I am interested in the molecular mechanisms of microbial pathogenesis, particularly in the mechanisms which allow colonization and carriage of Bordetella pertussis. B. pertussis is the Gram-negative bacterium that causes whooping cough (pertussis). The pathogenesis of B. pertussis is not completely understood, and questions about carriage in adults (the reservoir) and the long-term efficacy of the new acellular pertussis vaccines have yet to be adequately addressed. We are currently experiencing resurgence in pertussis. The reason for this is not known.
My laboratory seeks to:
1. understand the mechanisms by which B. pertussis colonizes (vaccinated) individuals,
2. elucidate the mechanisms by which the BrkA protein, a key mediator of B. pertussis’ resistance to complement-dependent killing, is secreted by the bacterium, and
3. develop tools to perform whole genome analyses of B. pertussis in order to track emerging strains.
B. pertussis colonization
We are currently studying a virulence factor of B. pertussis called BrkA. BrkA protects the bacterium from an antibody-dependent lytic attack by the complement system, suggesting that it may be important in enabling carriage of B. pertussis in a previously immune individual.
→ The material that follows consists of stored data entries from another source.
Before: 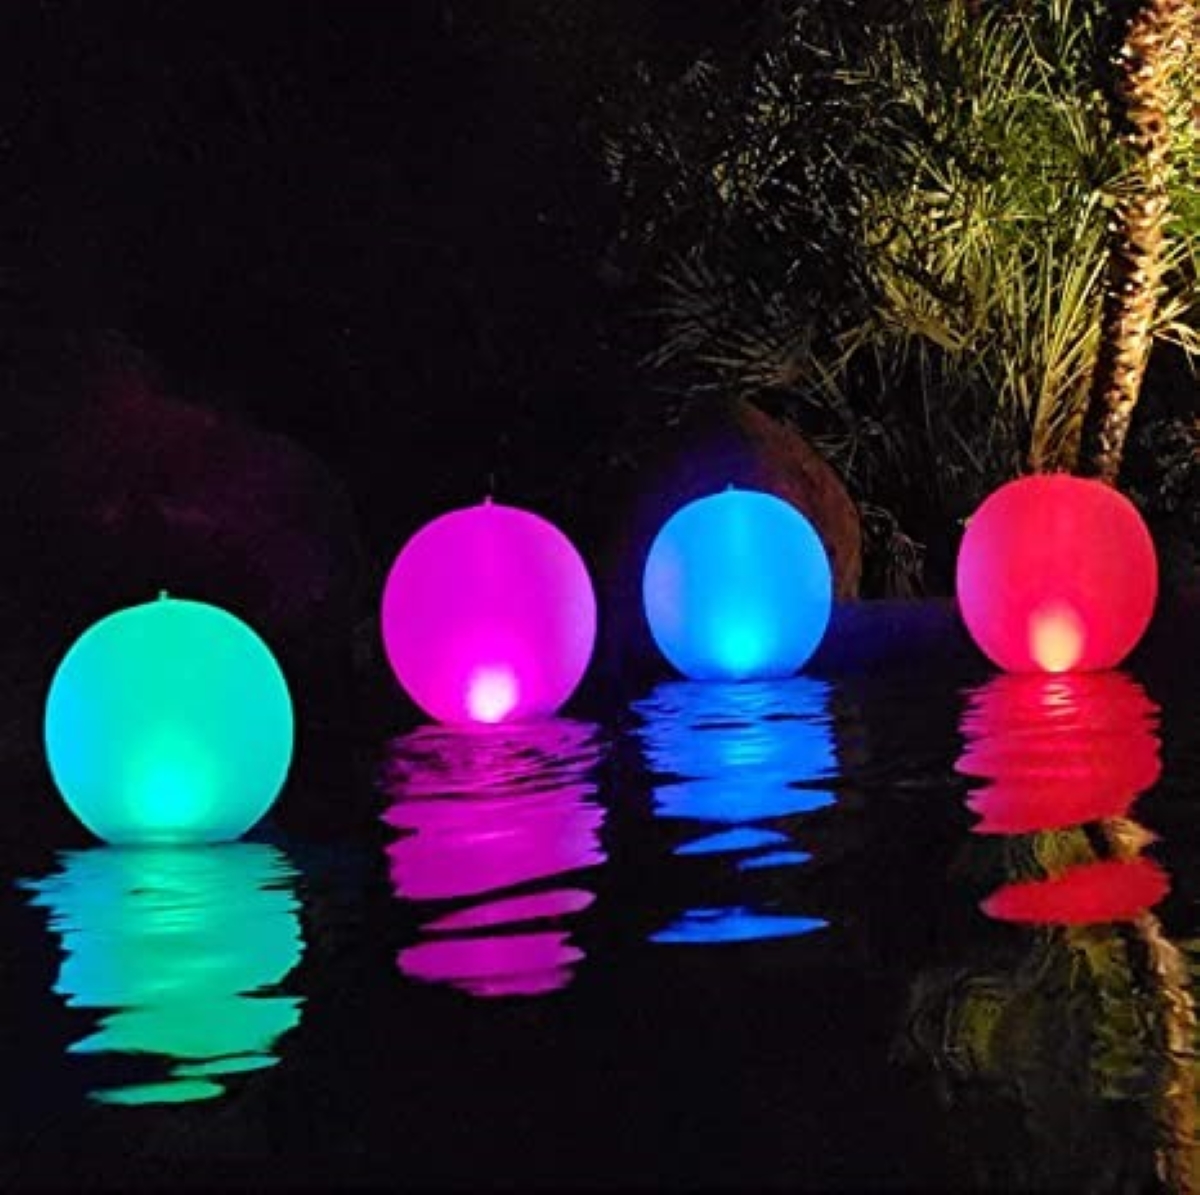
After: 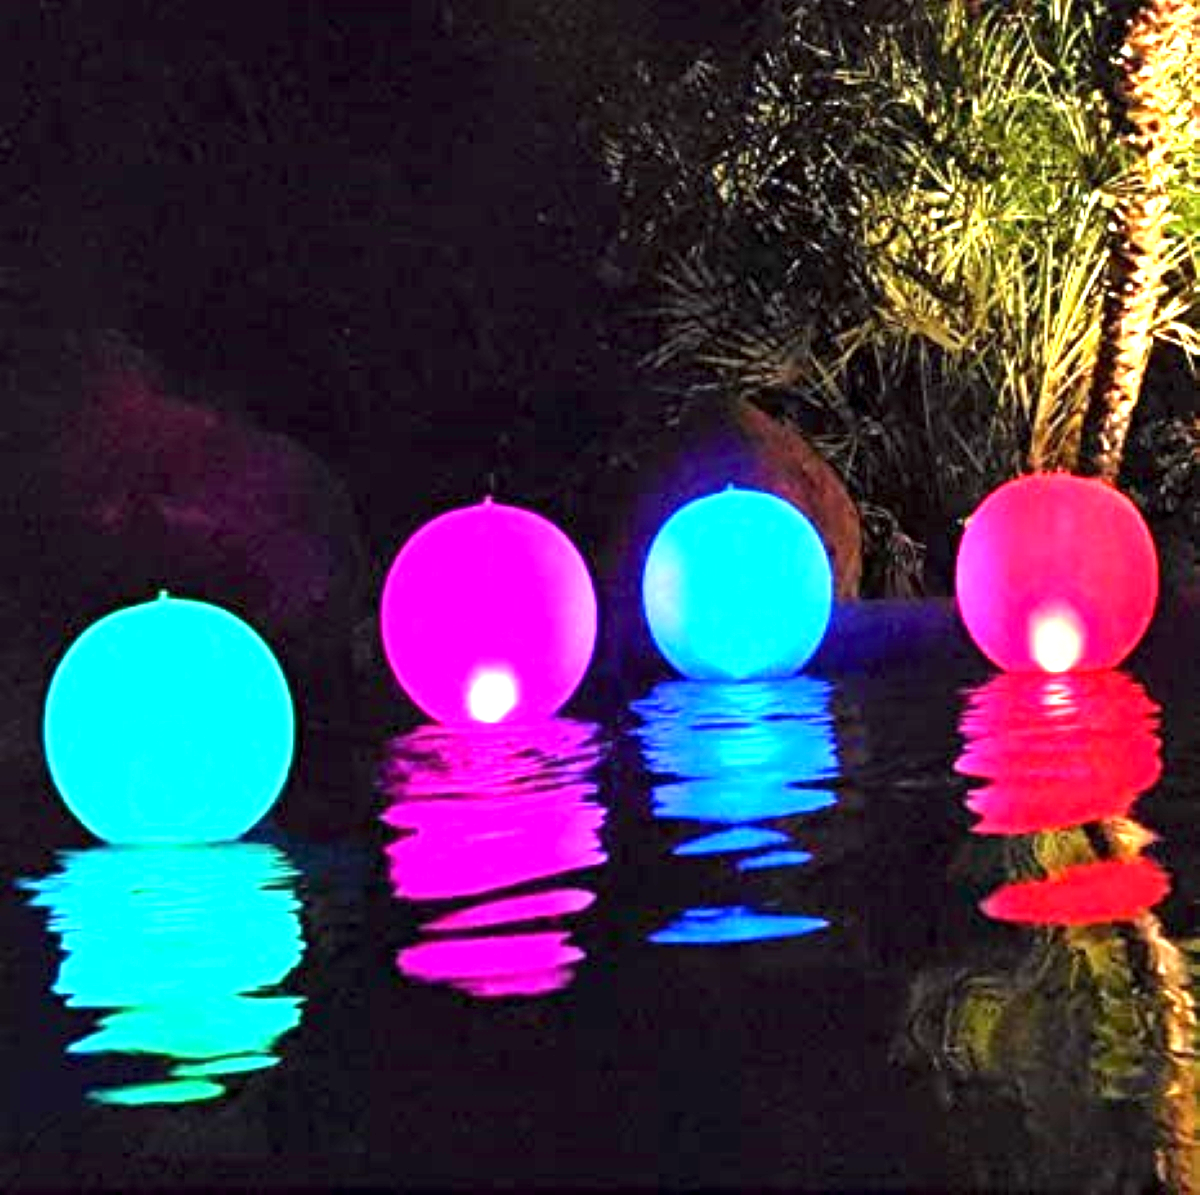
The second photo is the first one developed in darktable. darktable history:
exposure: black level correction 0.001, exposure 1.806 EV, compensate exposure bias true, compensate highlight preservation false
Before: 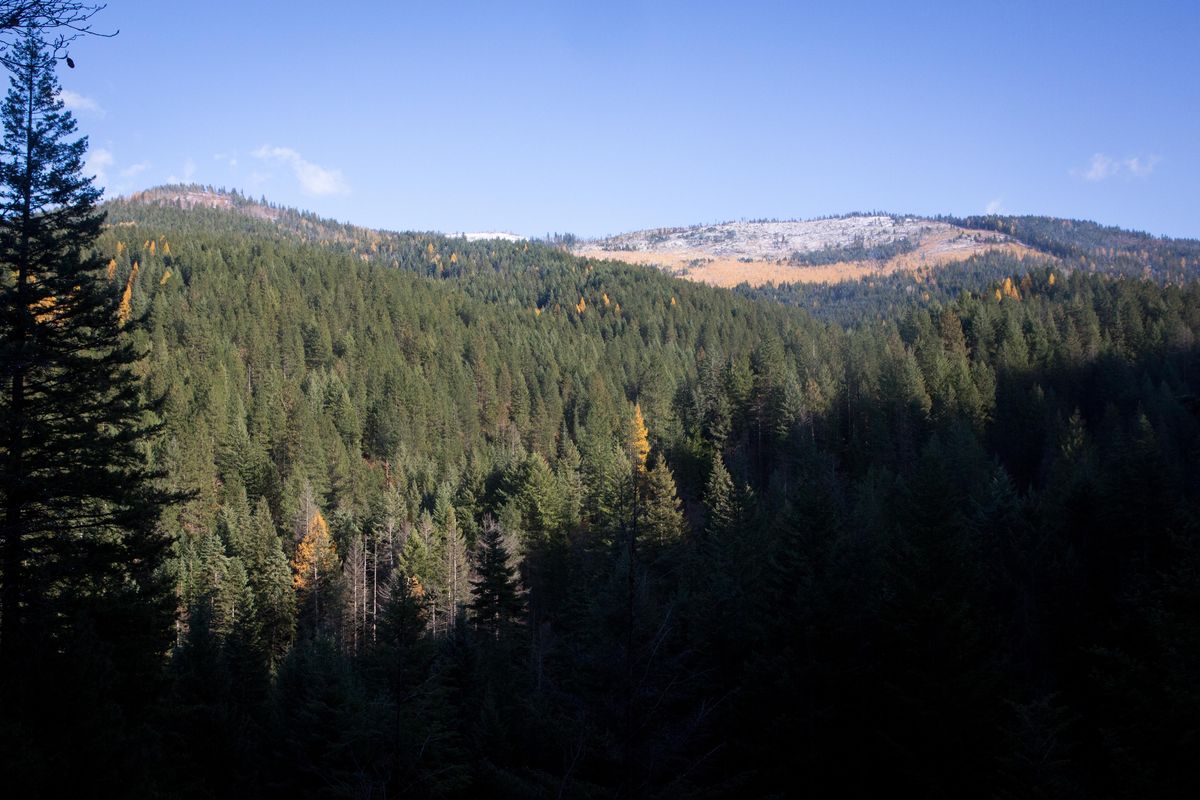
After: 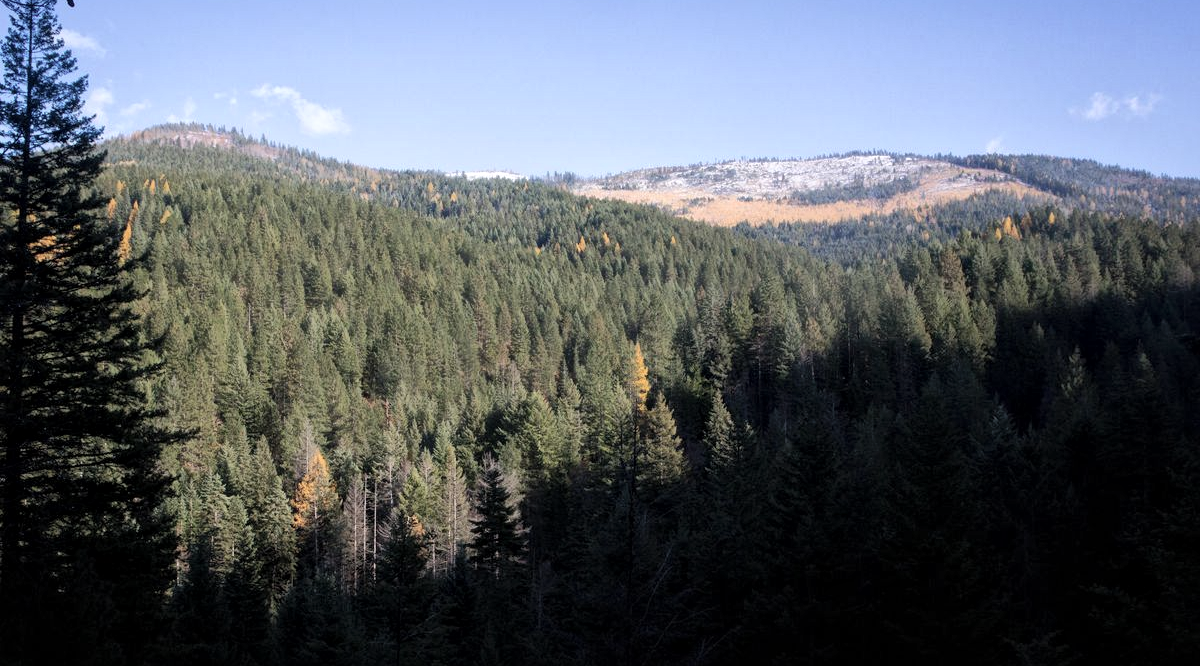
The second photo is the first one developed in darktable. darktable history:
exposure: exposure -0.582 EV, compensate highlight preservation false
crop: top 7.625%, bottom 8.027%
global tonemap: drago (1, 100), detail 1
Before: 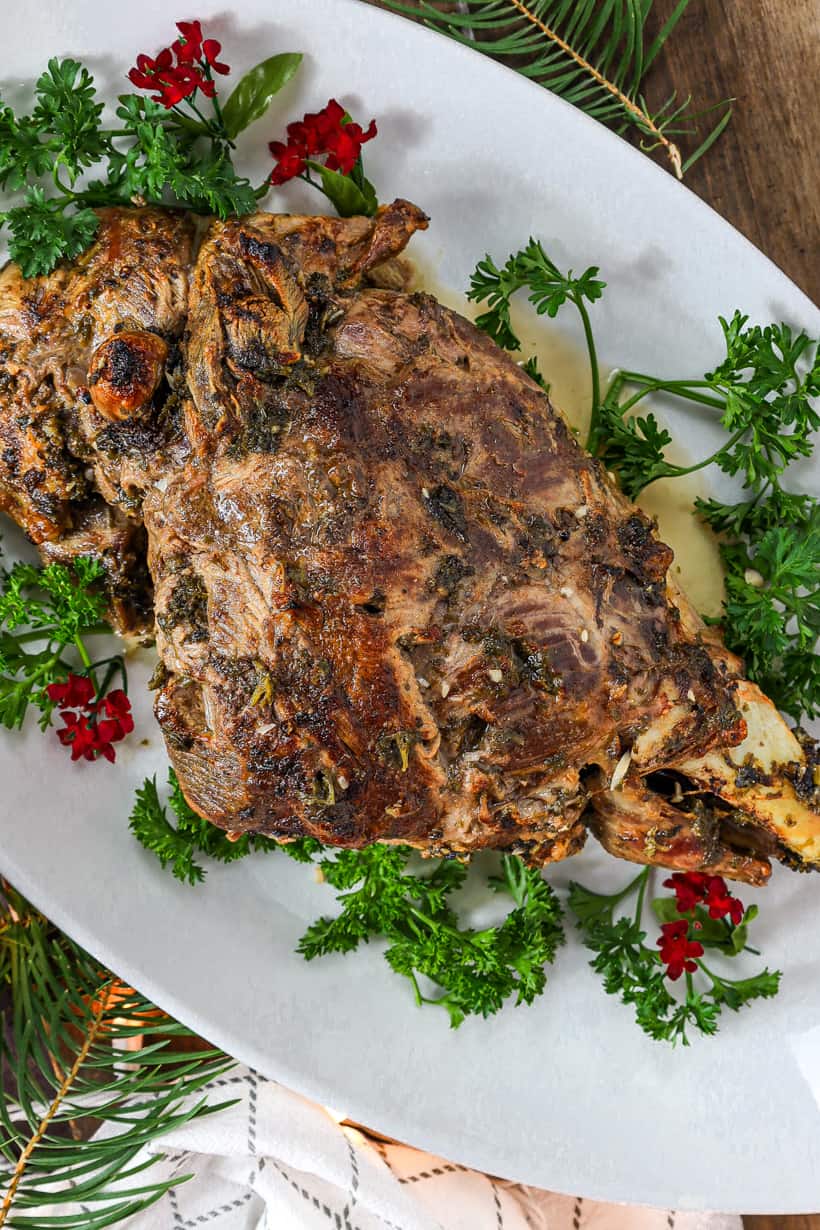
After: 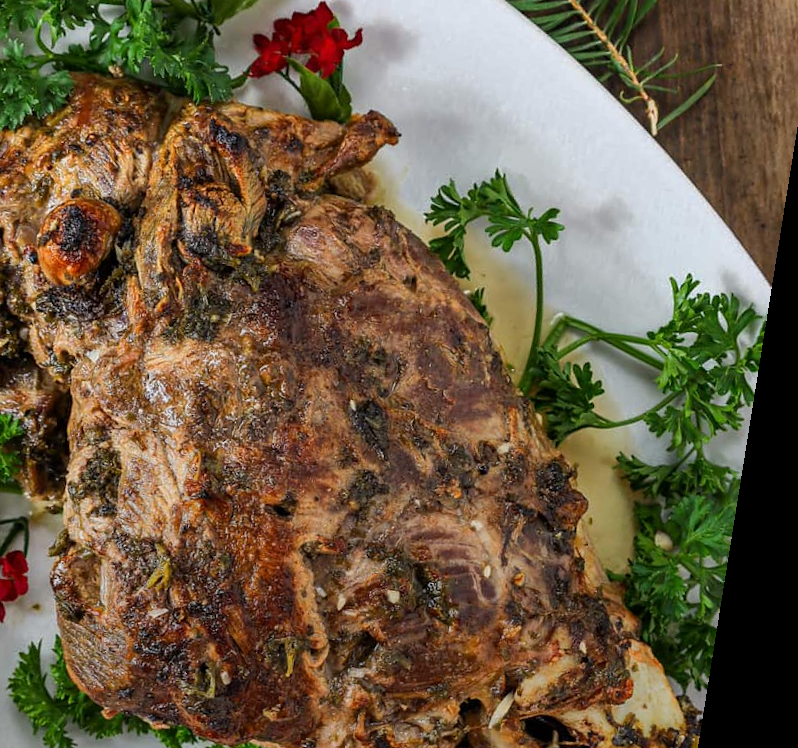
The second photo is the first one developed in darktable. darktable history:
crop: left 18.38%, top 11.092%, right 2.134%, bottom 33.217%
graduated density: rotation -180°, offset 27.42
base curve: preserve colors none
rotate and perspective: rotation 9.12°, automatic cropping off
Interestingly, we have shown that antibodies to BrkA are capable of neutralizing BrkA and can thus potentiate the intrinsic capacity of immune serum to kill B. pertussis. BrkA also contributes to the ability of B. pertussis to bind to host cells. As such, it is one of many B. pertussis adhesins and it is not known what role these adhesins play in the pathogenesis of pertussis. We are (i) elucidating the molecular mechanisms by which BrkA protects B. pertussis, (ii) identifying the protective domain(s) of BrkA, and (iii) characterizing BrkA’s mechanism of adherence.
BrkA is secreted by a mechanism where its own carboxy terminus forms a channel in the bacterial outer membrane through which the rest of the protein is extruded. This mechanism of secretion is called autotransport (or Type V secretion) and it represents an efficient means to display large proteins on the surface of Gram negative bacteria. We have shown that the C-terminus of BrkA is capable of forming a channel in a model membrane system. The size of the channel suggests that the displayed proteins are exported in a partially unfolded translocation-competent state. We have recently identified a putative intramolecular chaperone region that promotes folding of BrkA likely either during translocation, or shortly after it emerges from its transporter domain. We have identified this folding domain in a large family of autotransporter proteins that represents a variety of virulence factors from different Gram-negative bacterial pathogens.
In collaboration with Dr. Wan Lam at the BC Cancer Agency, we have begun to develop a two-dimensional DNA display technology to perform comparative and functional genomics of B. pertussis and other bacteria. This technology represents a high-resolution method with the potential for tracking outbreak strains. This work has led to the development of a tool called Bacterial Comparative Genomic Hybridization (BCGH) for directly identifying lateral gene transfer.